§ **EXERCISE AIM**:
Retype, word for word, every line of the records below starting at the one that contains "middle tip: (942, 760)" and ending at the one that contains "index mcp: (1225, 783)"; include both of those lines and nothing more.

DATA TO PROCESS below:

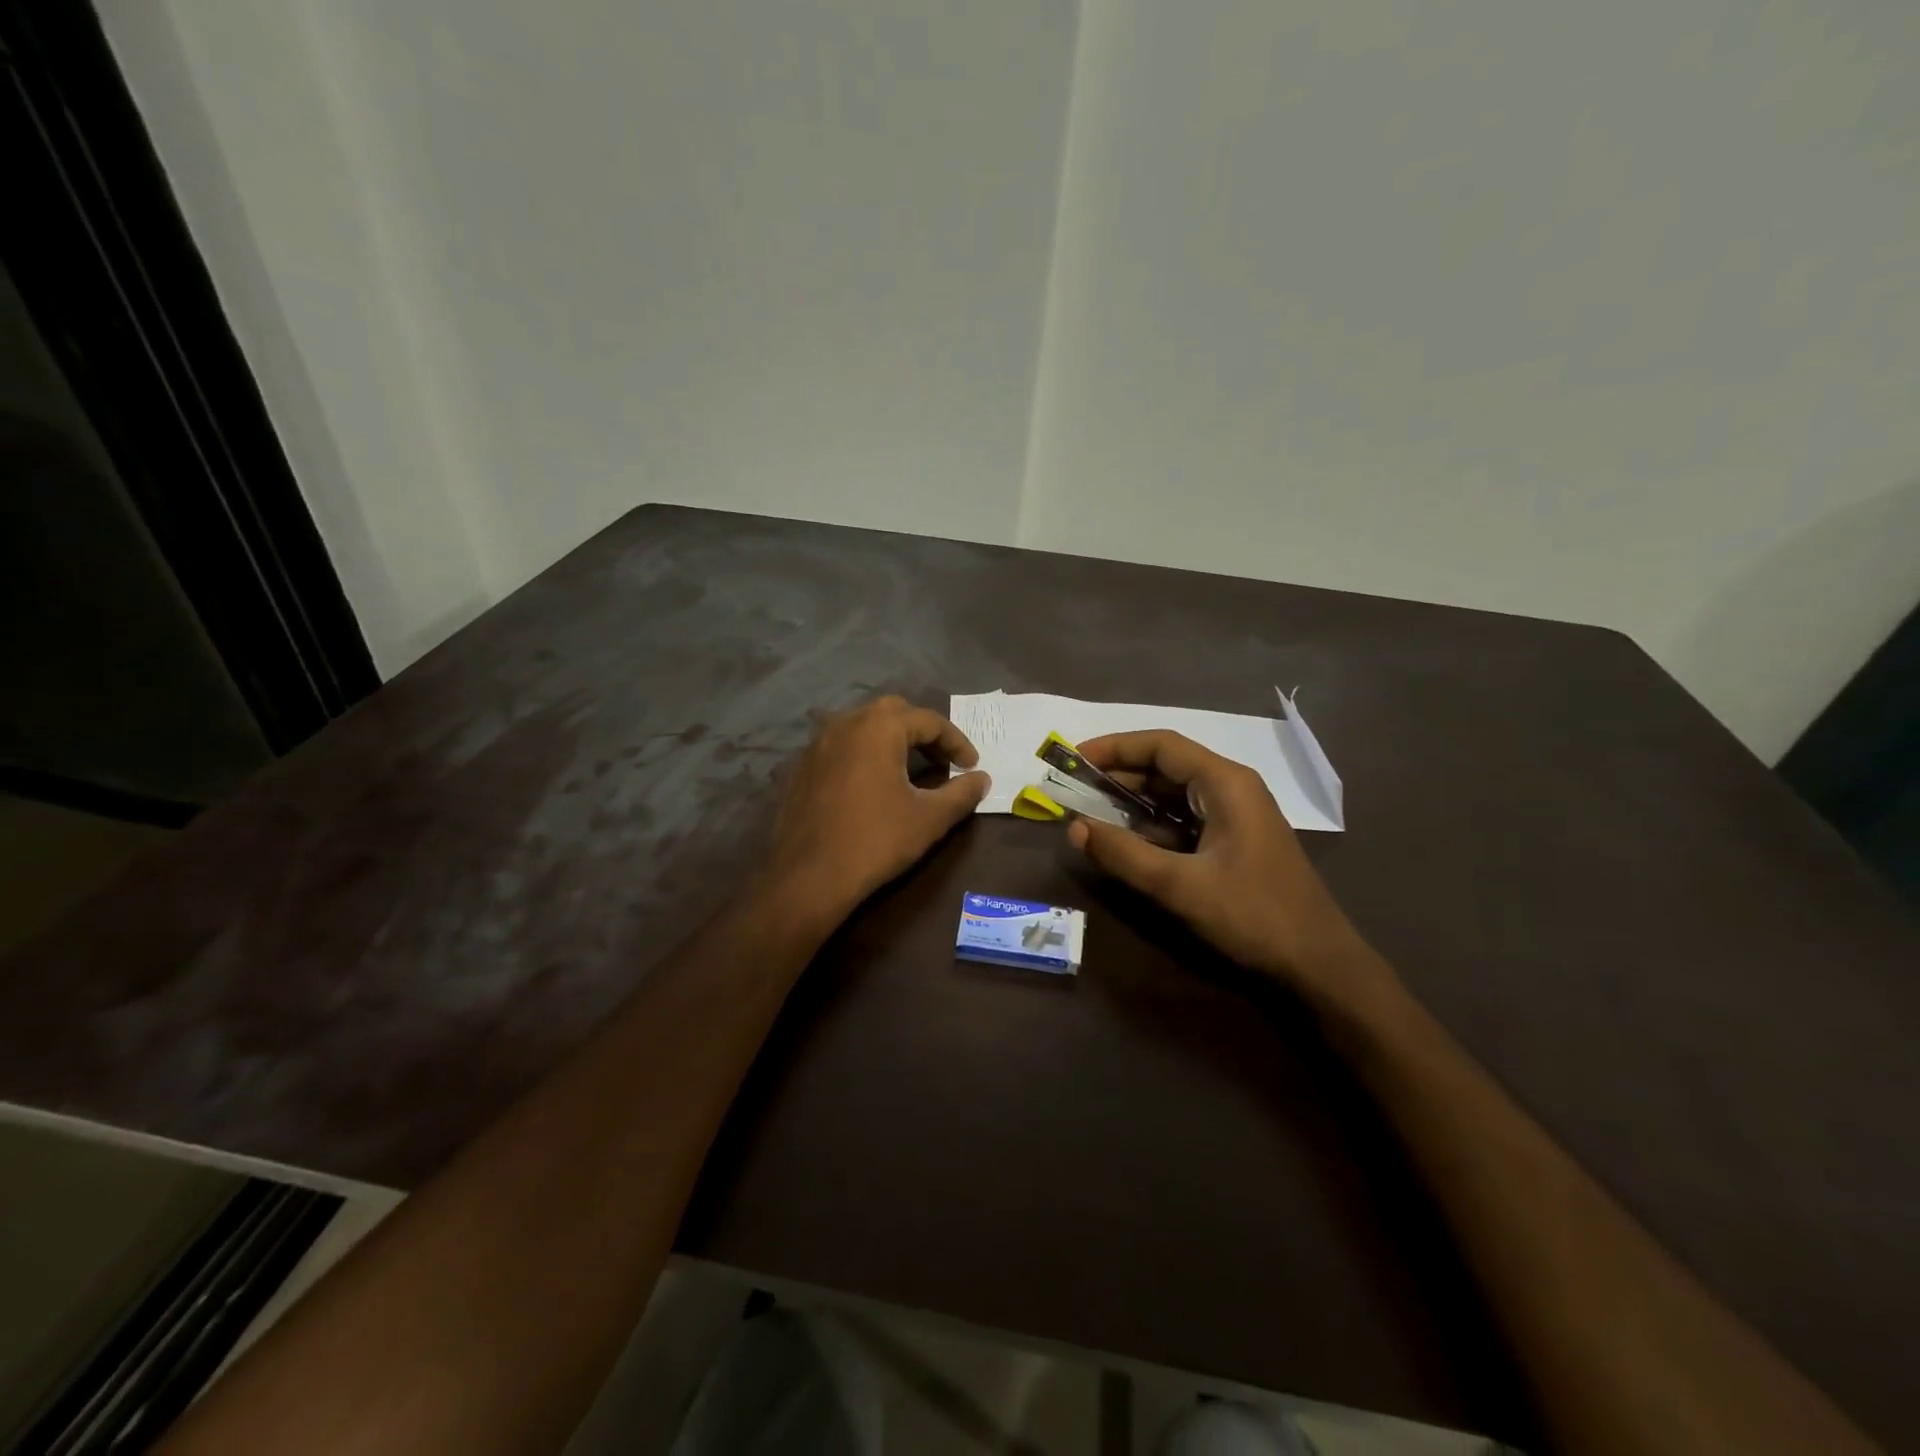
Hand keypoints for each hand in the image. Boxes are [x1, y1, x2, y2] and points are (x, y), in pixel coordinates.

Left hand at [767, 697, 990, 917]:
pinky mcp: (799, 767)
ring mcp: (816, 744)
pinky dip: (861, 756)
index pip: (929, 721)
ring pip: (861, 727)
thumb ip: (961, 793)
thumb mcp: (930, 818)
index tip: (972, 766)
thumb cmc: (876, 841)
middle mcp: (845, 723)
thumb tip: (982, 779)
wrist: (808, 876)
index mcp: (879, 727)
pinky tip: (868, 784)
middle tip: (942, 760)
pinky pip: (838, 748)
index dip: (956, 742)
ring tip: (907, 769)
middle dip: (922, 732)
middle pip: (893, 713)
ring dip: (889, 740)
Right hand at [1067, 730, 1374, 999]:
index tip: (1076, 759)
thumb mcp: (1180, 885)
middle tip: (1075, 786)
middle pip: (1167, 765)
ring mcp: (1235, 815)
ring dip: (1133, 799)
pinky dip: (1152, 823)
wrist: (1318, 963)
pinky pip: (1184, 819)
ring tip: (1090, 809)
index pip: (1162, 745)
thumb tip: (1073, 828)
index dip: (1115, 747)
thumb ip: (1124, 854)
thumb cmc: (1253, 915)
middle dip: (1119, 773)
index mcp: (1225, 783)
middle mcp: (1231, 788)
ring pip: (1174, 794)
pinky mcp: (1234, 841)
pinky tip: (1126, 838)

End of DATA TO PROCESS.

§ **EXERCISE ANSWER**:
middle tip: (942, 760)
pinky pip: (838, 748)
index dip: (956, 742)
ring tip: (907, 769)
middle dip: (922, 732)
middle pip: (893, 713)
ring dip: (889, 740)
Right hand at [1067, 730, 1374, 999]:
index tip: (1076, 759)
thumb mcp: (1180, 885)
middle tip: (1075, 786)
middle pip: (1167, 765)
ring mcp: (1235, 815)
ring dip: (1133, 799)
pinky dip: (1152, 823)
wrist: (1318, 963)
pinky pip: (1184, 819)
ring tip: (1090, 809)
index pip: (1162, 745)
thumb tip: (1073, 828)
index dip: (1115, 747)
thumb ip: (1124, 854)
thumb cmc: (1253, 915)
middle dip: (1119, 773)
index mcp: (1225, 783)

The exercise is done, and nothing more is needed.